### REQUIRED WORK
When you reach the line containing "fruit basket: present", repeat it and every line after it exactly, stopping only at the end of the listing.

### RECORD EXCERPTS
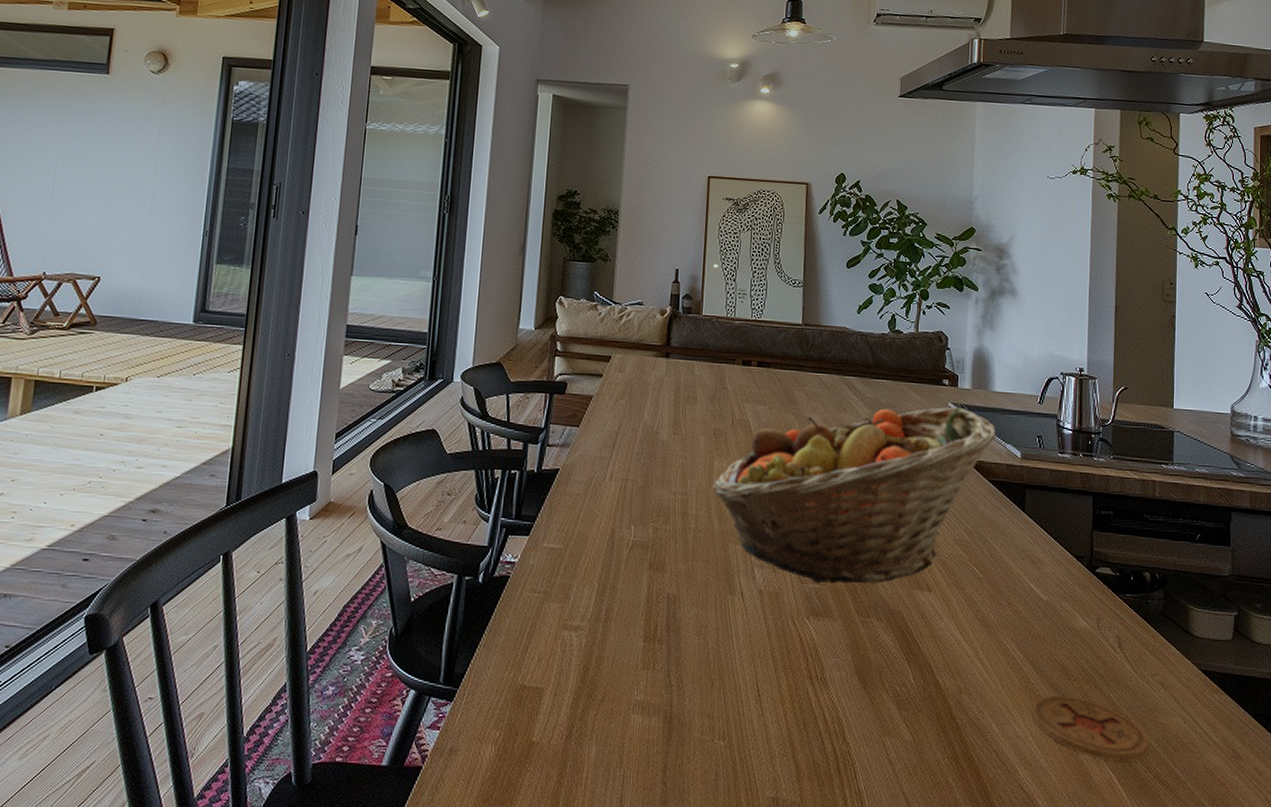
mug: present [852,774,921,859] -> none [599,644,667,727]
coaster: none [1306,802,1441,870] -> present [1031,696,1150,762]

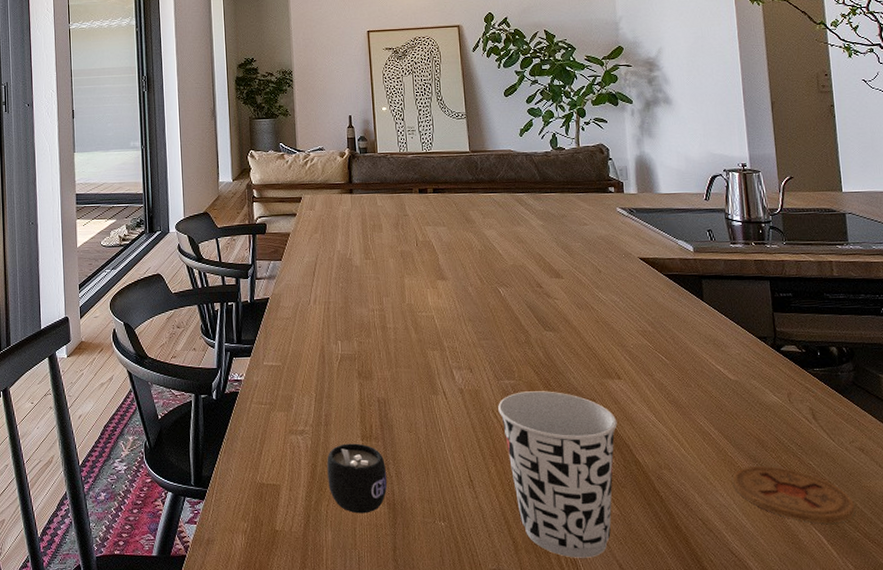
mug: none [599,644,667,727] -> present [327,443,387,514]
fruit basket: present [712,407,997,584] -> none [405,211,667,379]
cup: none [798,598,922,789] -> present [498,391,617,558]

### TASK ANSWER
fruit basket: present [712,407,997,584] -> none [405,211,667,379]
cup: none [798,598,922,789] -> present [498,391,617,558]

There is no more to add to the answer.